Tired of FB/Google censorship? Visit UNCENSORED!
I've yet to see a real-world business application with even a 25% speedup with the addition of a second processor. SMP is expensive and overrated for all but certain "embarassingly parallel" computational tasks.
I worked for an "internet incubator" that had huge farms of 8 and 4 way Compaq servers running MS-SQL Server 7. One CPU would be pegged at near 100%, while the other processors on the machine would be near idle. With Oracle, the situation was some better, but again less than 25% speedup for 2nd processor, and less than 25% of 25% for 3rd, etc.

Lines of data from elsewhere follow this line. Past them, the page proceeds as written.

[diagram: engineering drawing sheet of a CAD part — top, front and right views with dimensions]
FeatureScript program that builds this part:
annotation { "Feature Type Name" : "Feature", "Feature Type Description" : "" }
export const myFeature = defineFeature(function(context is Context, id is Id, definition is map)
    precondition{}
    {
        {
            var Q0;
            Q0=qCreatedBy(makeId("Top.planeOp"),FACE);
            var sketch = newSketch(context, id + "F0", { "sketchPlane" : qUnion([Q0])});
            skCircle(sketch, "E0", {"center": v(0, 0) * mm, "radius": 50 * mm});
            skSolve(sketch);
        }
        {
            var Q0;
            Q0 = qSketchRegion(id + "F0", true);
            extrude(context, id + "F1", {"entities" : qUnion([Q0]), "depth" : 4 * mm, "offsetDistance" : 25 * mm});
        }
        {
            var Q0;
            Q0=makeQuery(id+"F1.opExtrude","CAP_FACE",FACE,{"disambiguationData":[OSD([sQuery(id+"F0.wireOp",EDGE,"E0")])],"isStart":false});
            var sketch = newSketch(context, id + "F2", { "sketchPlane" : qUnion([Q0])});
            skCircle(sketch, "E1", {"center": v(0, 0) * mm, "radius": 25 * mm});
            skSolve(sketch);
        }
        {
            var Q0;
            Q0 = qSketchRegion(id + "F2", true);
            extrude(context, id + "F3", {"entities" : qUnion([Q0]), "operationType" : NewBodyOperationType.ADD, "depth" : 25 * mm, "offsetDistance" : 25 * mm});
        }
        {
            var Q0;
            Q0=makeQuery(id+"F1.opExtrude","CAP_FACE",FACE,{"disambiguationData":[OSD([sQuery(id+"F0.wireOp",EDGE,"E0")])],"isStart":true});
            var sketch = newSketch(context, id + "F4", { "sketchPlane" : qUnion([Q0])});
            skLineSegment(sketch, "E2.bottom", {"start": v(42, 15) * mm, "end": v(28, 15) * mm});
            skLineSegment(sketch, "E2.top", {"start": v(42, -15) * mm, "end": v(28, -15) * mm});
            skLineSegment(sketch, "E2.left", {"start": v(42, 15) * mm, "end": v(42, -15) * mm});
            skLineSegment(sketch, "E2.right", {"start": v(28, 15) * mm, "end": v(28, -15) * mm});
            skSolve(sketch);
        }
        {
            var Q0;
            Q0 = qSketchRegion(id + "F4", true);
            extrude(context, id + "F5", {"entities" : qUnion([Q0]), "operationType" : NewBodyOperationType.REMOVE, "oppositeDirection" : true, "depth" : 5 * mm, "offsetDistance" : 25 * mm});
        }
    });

Maybe YOU need to grow up, and actually test the benefits of SMP rather than coo and goo-goo over it like some shiny toy.
Fine, but why do you pay for two processors if you only use one? Of course, you can run OpenBSD on an SMP machine, but if I'd like to run a non-SMP-enabled OS, I would certainly not buy an SMP machine.
Pick ONE.
Different approaches, different world views. It's hard to tell which is better (and why) *after* it's been done, much less *before* it's been done.
I don't think the duplication of effort is all that wasteful. Image the state of Linux and FreeBSD security if OpenBSD did not exist.
Most commercial unix systems like solaris are based on BSD.
Wrong. SunOS 4.x (renamed posthumously to Solaris 1.x I believe, by the Sun Marketroids) was a BSD based UNIX. Sun bit the bullet and shifted to SysV for Solaris 2.x, hence the renaming and major version increment (though IIRC SunOS 4.x was never called Solaris 1.x until Solaris 2.x came out - go figure). The Sun marketroids consequently spat on everything BSD based explaining how the way ahead was SysV. Before that, of course, they spat on SysV explaining how superior BSD was. Marketroids, you see. The other big players (AIX, HP-UX, and, I believe, Tru64 or whatever they call it now) are also SysV based. This was no doubt one of the compelling reasons for Sun's switch, at the time. Which brings me to my point - please name come commercial BSD implementations that have "very good" [sic] SMP.
Try NetBSD... safe,straightforward,useful.
I broke in and deleted /usr
.....
hahahahahaha
no wait
There are places where the networks are not touching,and there are places where they are-Boeing's Lori Gunter
yes! you're exactly right! In most real world *business* applications, there are other bottlenecks that keep SMP from giving near 100% increase in performance for each additional processor (it was I/O and cache thrashing in this case). I *have* seen scientifc and engineering applications where that wasn't the case, but those 4 and 8 ways are usually a waste of money in view of cost/benefit.
IPv6 support is not really any more complicated, at an application level, than IPv4 support. In fact the two can be unified using a common interface which is even defined in POSIX.1g. NAT does *not* "solve" the problem of diminished IP space, it simply makes it less immediately burdensome. NAT brings with it a set of unique new problems (like accepting inbound connections). Maybe you've had trouble with IPv6, but that does not mean that it is "inherently broken" or anything like that. IPv6 support on some systems no doubt lacks documentation, but the core technologies are for the most part sound, stable, and ready for prime time.
:)
The key factor, I think, to lack of IPv6 rollout so far is missing support in routers and Windows. That will come, though.
Of course, IHBT perhaps.
"question = (to) ? be : !be;" --Shakespeare
Like I care about my karma, being maxed out for the last YEAR. Go mod something UP for chrissake. What a waste of mod points.
For your modding pleasure, this is offtopic, flamebait, trollish, overrated and quite sad that I even feel the need to mention this.